Do people still prefer to use it while (comparing with using just async
/await
s) it has disadvantages like: replaying of orchestrator fucntion is out of your control, orchestrator functions must use only deterministic stuff - plus the documents don't say how deterministic should it be (1)
I'm not implying there are few or no advantages, I just didn't find such a list on the interwebs.

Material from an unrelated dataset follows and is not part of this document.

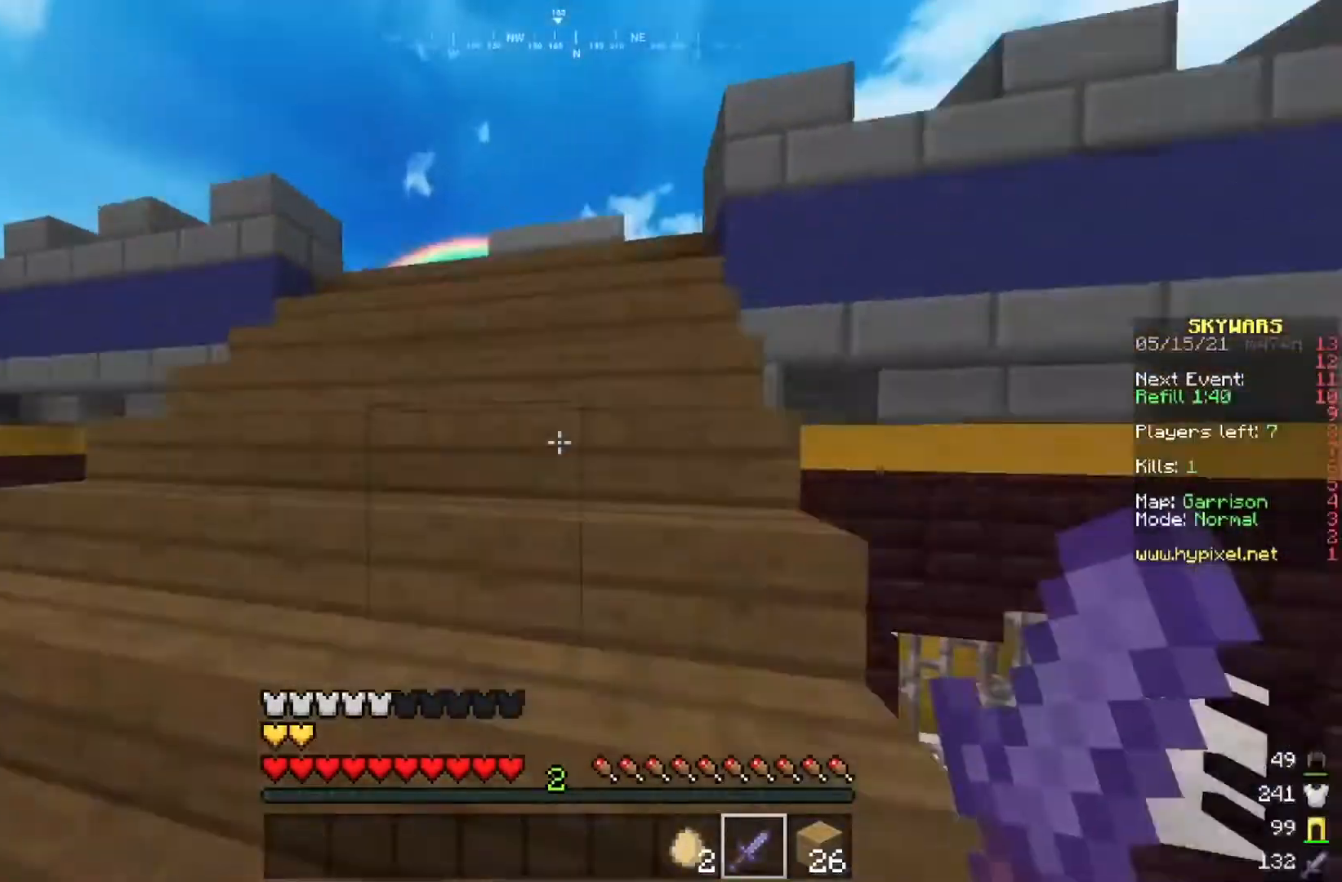
{"keys": ["w"], "mouse": [], "events": [[50, "space", "up"], [134, "space", "down"], [217, "space", "up"], [300, "space", "down"], [417, "space", "up"]]}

Many people say the problem Durable Functions solve is the one about fanning in from multiple functions, but I think Durable Functions don't solve that, Task.WhenAll
does, and Durable Functions just use it.
Note (1): I mean the level of deterministication F1
must be to be called in an orchestration function. Could it throw an Exception
? Could it return a list of 5 objects sometimes and a list of 500 objects some other time? They even recommend you not use DateTime.Now
which return the same type of object everytime. If I need the exact same thing everytime I would have defined a const
.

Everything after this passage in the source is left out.